In the fourth part of my event sourcing series, we’ll take a look at why long event streams – streams with lots of events – are a problem and what options there are to deal with this problem. Why read models are not always enough to solve performance issues due to long event streams. And of course, I’ll discuss the involved trade-offs.
The problem of long event streams
When we project an event stream with a couple of events (or probably even hundreds), this is very quick. However, when event streams grow longer and reach several thousand events, the projection begins to take quite some time and resources: CPU load and data transfer from storage.
The number of events that are acceptable to project depends on many things:
- The still acceptable request time
- The compute power to make the projection
- The database query speed and I/O throughput
- The projection-complexity: how fast are the individual event applications (updating the current value with the next event)
But read models solve this already, don’t they?
When you need fast queries and can live with slow commands, a read model is probably a good enough solution. The read model makes queries faster because no events need to be projected when querying data.
However, commands should always read and project the events, not query the read model. They should take their knowledge from the single source of truth – the events. This prevents problems with concurrency (e.g., the read model not yet updated) or when a bug results in incorrect read model data. Yeah, that shouldn’t happen, but believe me, it does.
So the longer the event streams, the longer the commands take to execute. And updating the read model takes longer as well when you go with an eventually consistent approach (it needs to reproject events). Again, you should act only when response times are a problem. Therefore, measure the response times in your system.
If you have to change a read model and need to reproject all events, this might heavily affect the migration duration.
Finally, debugging a problem in a long event stream can quickly become overwhelming.

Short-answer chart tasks

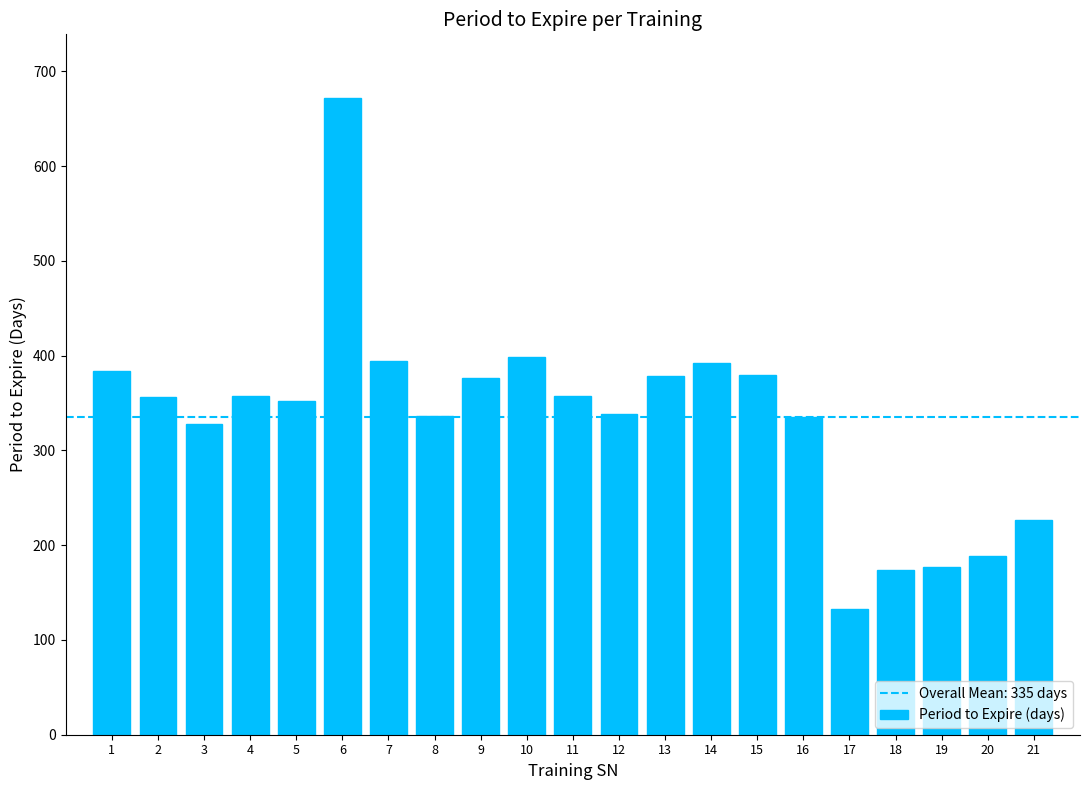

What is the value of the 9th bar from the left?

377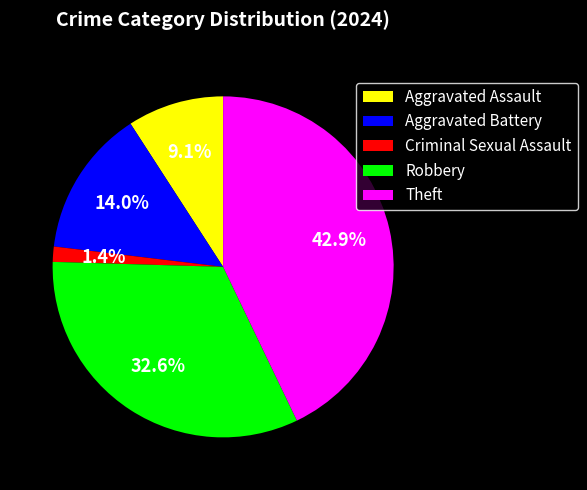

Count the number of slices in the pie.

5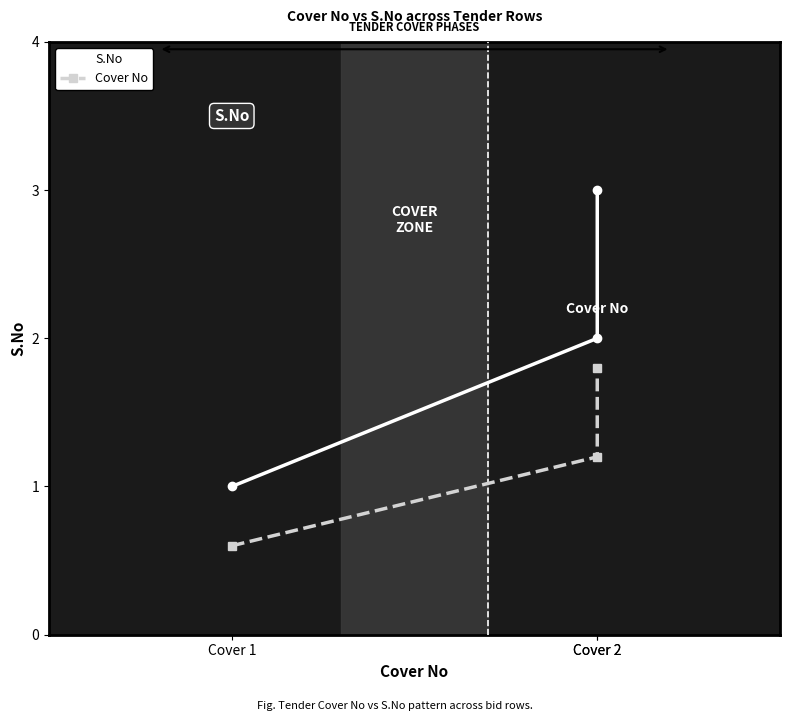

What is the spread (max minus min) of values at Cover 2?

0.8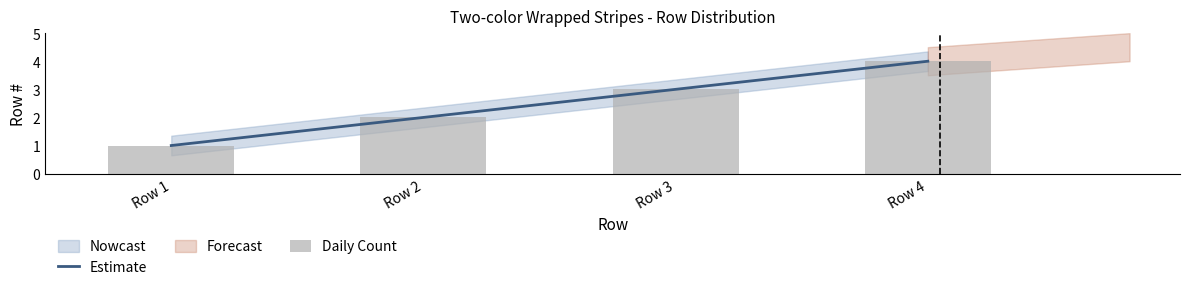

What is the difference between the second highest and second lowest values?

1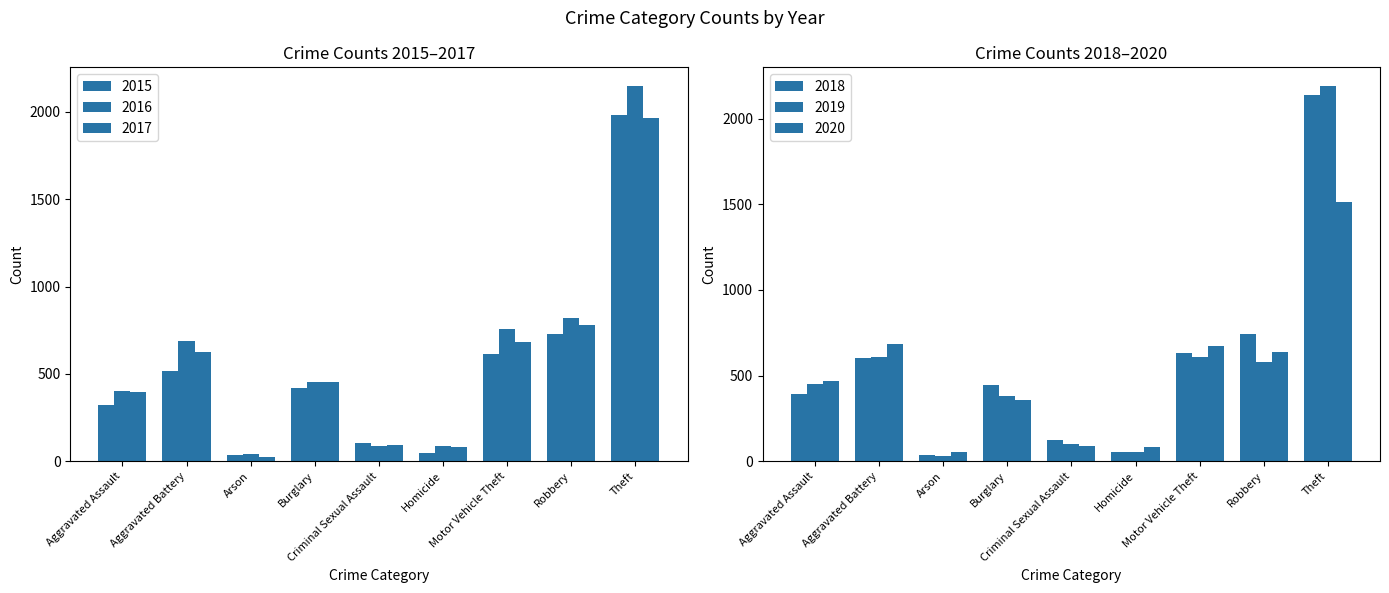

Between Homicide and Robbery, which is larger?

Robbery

- _ACTIVITY_
Per the event sourcing text, from what should commands take their knowledge instead of querying the read model?

- _TASK RESPONSE_
From the single source of truth: the events.